U.S. pork exports have been the savior for U.S. pork producers.

“One in five market hogs are leaving the country,” points out Nick Giordano, National Pork Producers Council’s trade counsel. For first quarter 2008, pork exports were up 41 percent over 2007’s levels.

“We have to be vigilant in keeping these markets open," Giordano says, “and continue to grow them.”

"Bottom line, pork exports now account for nearly $44 of value per hog marketed," says Bryan Black, NPPC president and Ohio pork producer.

He says that work must continue to improve pork's access to foreign markets with such efforts as free-trade agreements with South Korea, Colombia and Panama. “Every time we have an FTA, our exports go up. Pork is something of a poster child on trade advancements and growth,” Giordano says. "South Korea could be our biggest trade deal yet." It alone could add another $10 to every hog marketed.

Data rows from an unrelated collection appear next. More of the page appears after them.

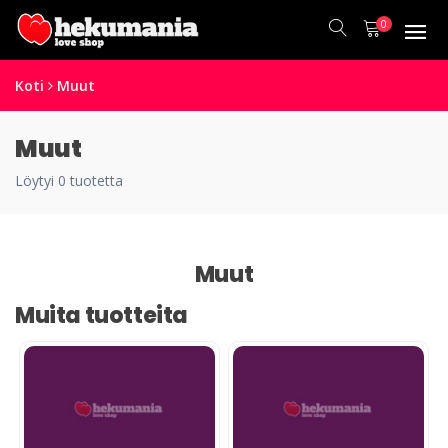
0
Koti
Muut
Muut
Löytyi 0 tuotetta
Muut
Muita tuotteita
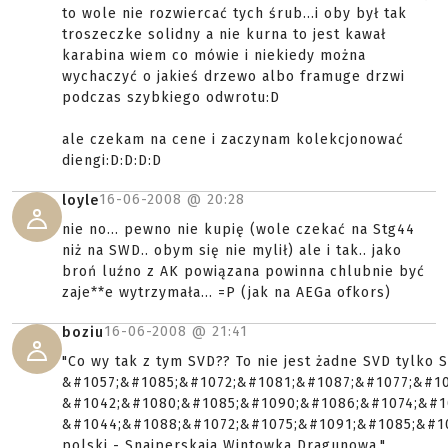
to wole nie rozwiercać tych śrub...i oby był tak
troszeczke solidny a nie kurna to jest kawał
karabina wiem co mówie i niekiedy można
wychaczyć o jakieś drzewo albo framuge drzwi
podczas szybkiego odwrotu:D
ale czekam na cene i zaczynam kolekcjonować
diengi:D:D:D:D
16-06-2008 @
20:28
loyle
nie no... pewno nie kupię (wole czekać na Stg44
niż na SWD.. obym się nie mylił) ale i tak.. jako
broń luźno z AK powiązana powinna chlubnie być
zaje**e wytrzymała... =P (jak na AEGa ofkors)
16-06-2008 @
21:41
boziu
"Co wy tak z tym SVD?? To nie jest żadne SVD tylko
&#1057;&#1085;&#1072;&#1081;&#1087;&#1077;&#10
&#1042;&#1080;&#1085;&#1090;&#1086;&#1074;&#1
&#1044;&#1088;&#1072;&#1075;&#1091;&#1085;&#108
polski - Snajperskaja Wintowka Dragunowa."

He admits that it was optimistic to get that deal secured by year's end. "There will be some tough sledding on that vote," he adds.

A short-term factor that must get some of the credit for the export gains is the weak U.S. dollar, Giordano says.

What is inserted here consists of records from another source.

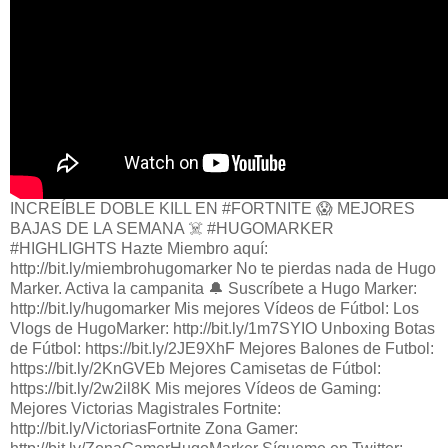
INCREÍBLE DOBLE KILL EN #FORTNITE 😱 MEJORES
BAJAS DE LA SEMANA ☠️ #HUGOMARKER
#HIGHLIGHTS Hazte Miembro aquí:
http://bit.ly/miembrohugomarker No te pierdas nada de Hugo
Marker. Activa la campanita 🔔 Suscríbete a Hugo Marker:
http://bit.ly/hugomarker Mis mejores Vídeos de Fútbol: Los
Vlogs de HugoMarker: http://bit.ly/1m7SYIO Unboxing Botas
de Fútbol: https://bit.ly/2JE9XhF Mejores Balones de Futbol:
https://bit.ly/2KnGVEb Mejores Camisetas de Fútbol:
https://bit.ly/2w2il8K Mis mejores Vídeos de Gaming:
Mejores Victorias Magistrales Fortnite:
http://bit.ly/VictoriasFortnite Zona Gamer:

A limiting factor, however, is the shortage of shipping containers. "NPPC is working to get more of those containers returned," says Black. Giordano points out that an IowaStateUniversity estimate suggests that limited shipping containers are suppressing exports by 20 percent to 30 percent.

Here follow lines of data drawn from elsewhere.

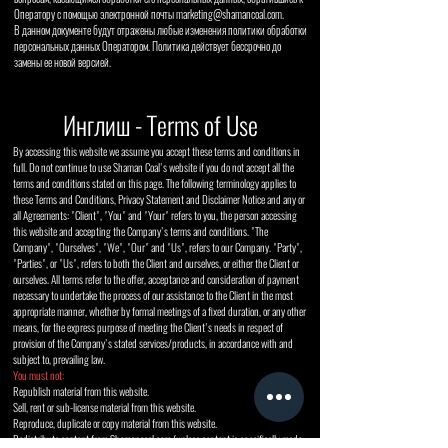
Оператору с помощью электронной почты
marketing@shamancoal.com
.
В данном документе будут отражены любые изменения политики обработки
персональных данных Оператором. Политика действует бессрочно до
замены ее новой версией.
Инглиш - Terms of Use
By accessing this website we assume you accept these terms and conditions in
full. Do not continue to use Shaman Coal's website if you do not accept all the
terms and conditions stated on this page. The following terminology applies to
these Terms and Conditions, Privacy Statement and Disclaimer Notice and any or
all Agreements: "Client", "You" and "Your" refers to you, the person accessing
this website and accepting the Company's terms and conditions. "The
Company", "Ourselves", "We", "Our" and "Us", refers to our Company. "Party",
"Parties", or "Us", refers to both the Client and ourselves, or either the Client or
ourselves. All terms refer to the offer, acceptance and consideration of payment
necessary to undertake the process of our assistance to the Client in the most
appropriate manner, whether by formal meetings of a fixed duration, or any other
means, for the express purpose of meeting the Client's needs in respect of
provision of the Company's stated services/products, in accordance with and
subject to, prevailing law.
You must not:
Republish material from this website.
Sell, rent or sub-license material from this website.
Reproduce, duplicate or copy material from this website.
Redistribute content from Shamancoal.com (unless content is specifically made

Long-term, the United States is setting up to be the No. 1 pork supplier. Black points to herd reductions elsewhere in the world -- Canada, Spain, Denmark. 

As Giordano points out, according to Iowa State economists, "the United States' cost of production is lower than most other countries. So, we are setting up to be the world's safe, low-cost pork supplier."

Looking ahead, "I think our exports will continue to be very brisk," he concludes.